### Stored data
════════════════

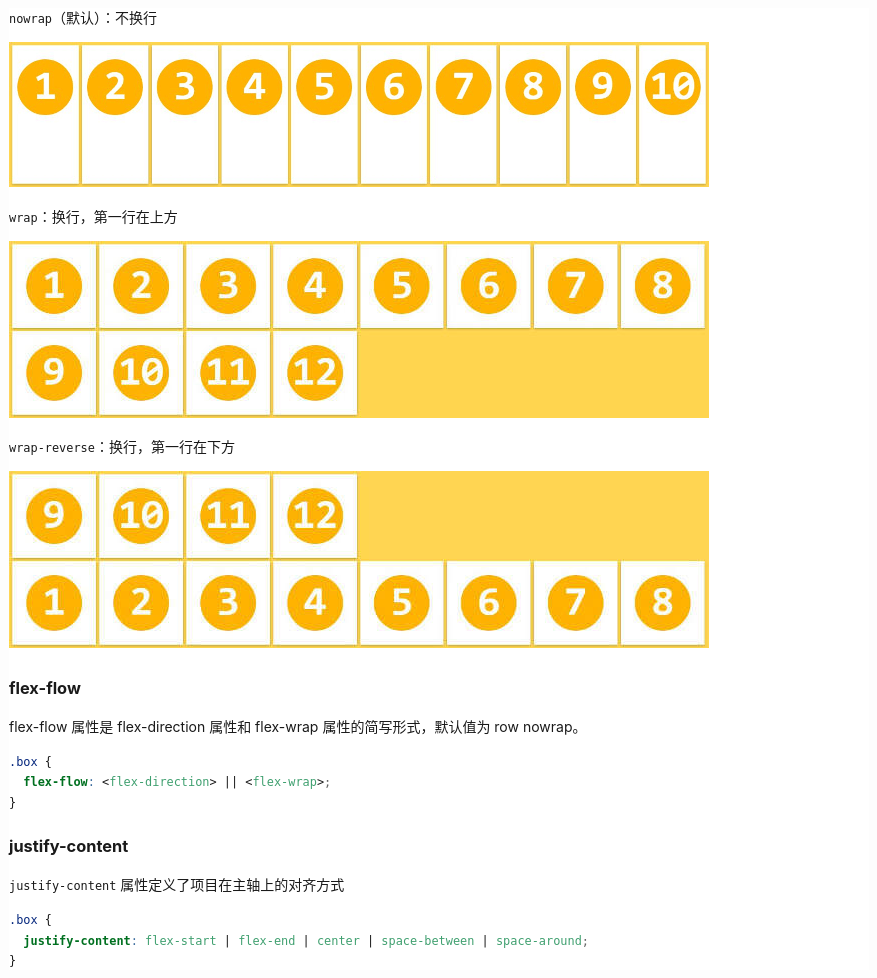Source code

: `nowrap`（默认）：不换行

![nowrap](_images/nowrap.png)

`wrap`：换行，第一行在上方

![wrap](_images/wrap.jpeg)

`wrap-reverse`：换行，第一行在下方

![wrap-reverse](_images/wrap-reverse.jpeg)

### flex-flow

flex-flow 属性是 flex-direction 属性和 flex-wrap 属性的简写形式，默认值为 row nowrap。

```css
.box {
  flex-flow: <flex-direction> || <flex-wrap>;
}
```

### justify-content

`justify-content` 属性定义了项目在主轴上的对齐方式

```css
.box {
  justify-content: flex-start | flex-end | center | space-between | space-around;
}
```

════════════════

### Problem to work on
Print again, exactly, the lines of the records above from the first line through the line with "### justify-content". No pictures.

### Answer for the task
Source code

: `nowrap`（默认）：不换行

![nowrap](_images/nowrap.png)

`wrap`：换行，第一行在上方

![wrap](_images/wrap.jpeg)

`wrap-reverse`：换行，第一行在下方

![wrap-reverse](_images/wrap-reverse.jpeg)

### flex-flow

flex-flow 属性是 flex-direction 属性和 flex-wrap 属性的简写形式，默认值为 row nowrap。

```css
.box {
  flex-flow: <flex-direction> || <flex-wrap>;
}
```

### justify-content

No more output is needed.